Material for the task Start Marker

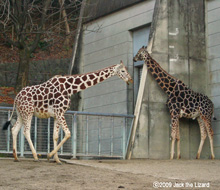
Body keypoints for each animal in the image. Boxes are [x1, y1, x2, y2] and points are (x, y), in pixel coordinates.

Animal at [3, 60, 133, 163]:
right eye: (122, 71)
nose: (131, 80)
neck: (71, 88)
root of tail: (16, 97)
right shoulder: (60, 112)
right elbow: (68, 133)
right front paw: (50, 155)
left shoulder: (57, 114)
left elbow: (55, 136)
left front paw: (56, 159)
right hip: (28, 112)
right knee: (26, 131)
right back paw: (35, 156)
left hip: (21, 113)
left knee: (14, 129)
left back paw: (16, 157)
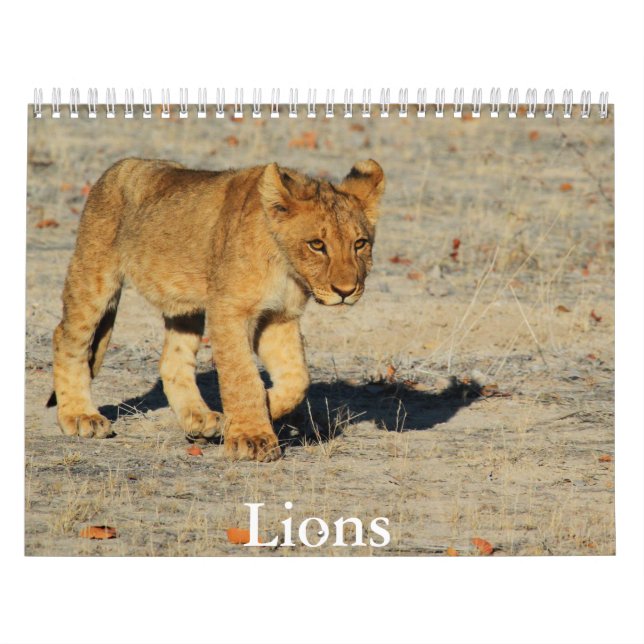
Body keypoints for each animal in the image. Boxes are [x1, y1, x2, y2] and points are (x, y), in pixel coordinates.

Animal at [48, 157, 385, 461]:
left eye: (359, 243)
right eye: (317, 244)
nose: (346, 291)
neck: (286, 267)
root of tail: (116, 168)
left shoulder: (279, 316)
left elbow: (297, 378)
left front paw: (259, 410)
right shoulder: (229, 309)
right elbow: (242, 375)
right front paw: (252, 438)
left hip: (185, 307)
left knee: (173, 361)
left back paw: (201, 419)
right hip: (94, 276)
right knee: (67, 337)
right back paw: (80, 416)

Material for the task End Marker
Material for the task Start Marker

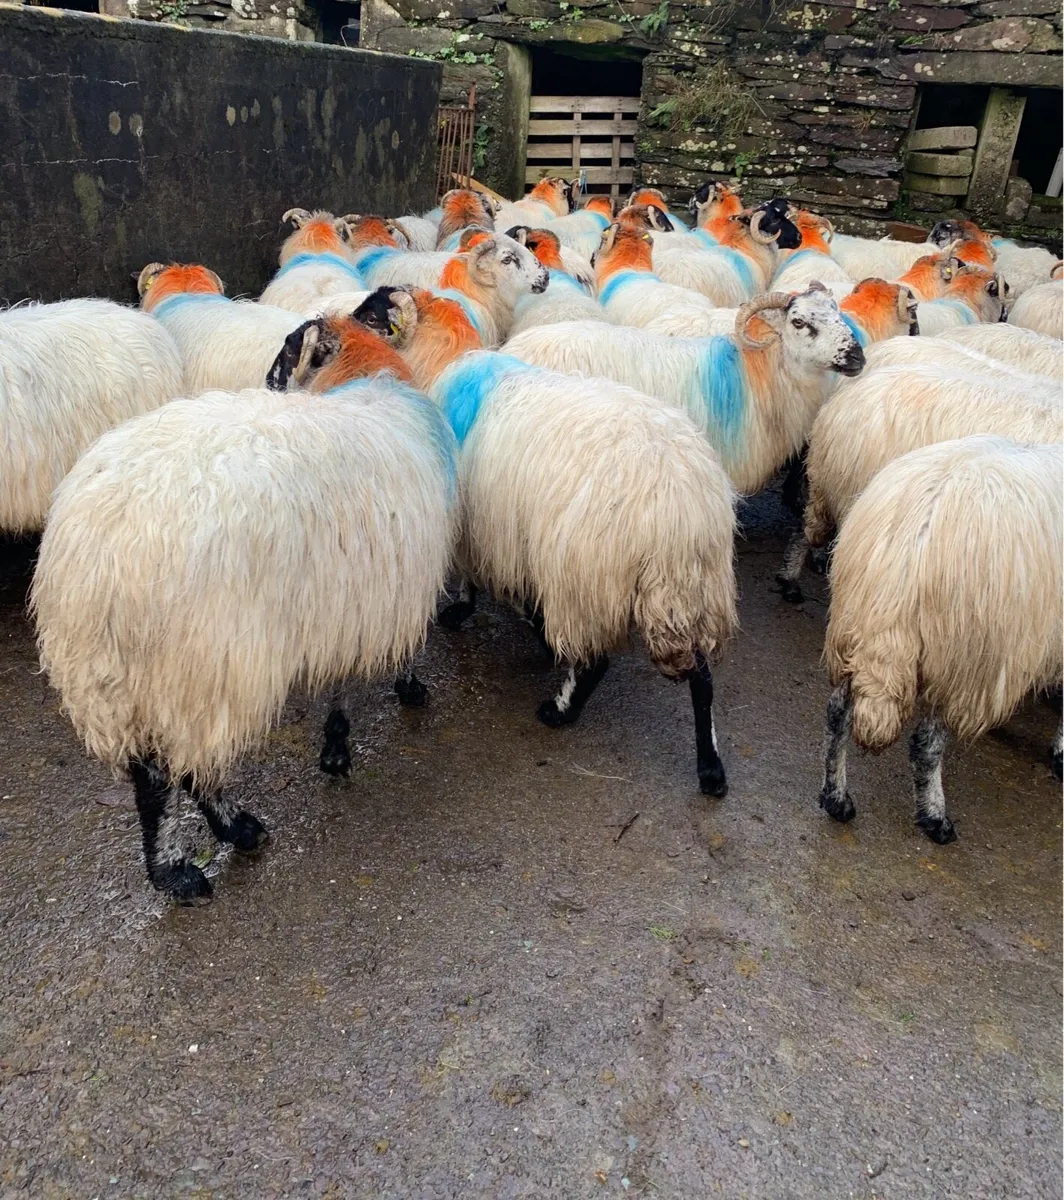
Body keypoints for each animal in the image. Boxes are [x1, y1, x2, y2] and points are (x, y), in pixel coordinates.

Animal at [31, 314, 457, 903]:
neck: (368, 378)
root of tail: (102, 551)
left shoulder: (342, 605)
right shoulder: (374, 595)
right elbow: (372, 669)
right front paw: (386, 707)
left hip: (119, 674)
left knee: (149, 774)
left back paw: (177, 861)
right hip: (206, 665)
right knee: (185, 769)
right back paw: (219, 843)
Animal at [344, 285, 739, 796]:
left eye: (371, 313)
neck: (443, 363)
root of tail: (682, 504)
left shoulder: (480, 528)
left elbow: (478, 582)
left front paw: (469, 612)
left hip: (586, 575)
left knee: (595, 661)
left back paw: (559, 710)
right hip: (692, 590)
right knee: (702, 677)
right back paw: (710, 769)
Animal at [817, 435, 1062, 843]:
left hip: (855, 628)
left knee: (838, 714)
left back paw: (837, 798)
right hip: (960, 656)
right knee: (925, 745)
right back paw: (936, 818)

Material for the task End Marker

What to do:
Within the entries above, give again exactly the lines starting at the one that contains "right hip: (28, 112)" and ending at the one that contains "right back paw: (80, 416)", leaving out the pictures.

Expected answer:
right hip: (28, 112)
right knee: (26, 131)
right back paw: (35, 156)
left hip: (21, 113)
left knee: (14, 129)
left back paw: (16, 157)
Body keypoints for each animal in the image. Boxes are [x1, y1, x2, y2] and points are (x, y), in pixel coordinates.

Animal at [48, 157, 385, 461]:
left eye: (359, 243)
right eye: (317, 244)
nose: (346, 291)
neck: (286, 267)
root of tail: (116, 168)
left shoulder: (279, 316)
left elbow: (297, 378)
left front paw: (259, 410)
right shoulder: (229, 309)
right elbow: (242, 375)
right front paw: (252, 438)
left hip: (185, 307)
left knee: (173, 361)
left back paw: (201, 419)
right hip: (94, 276)
right knee: (67, 337)
right back paw: (80, 416)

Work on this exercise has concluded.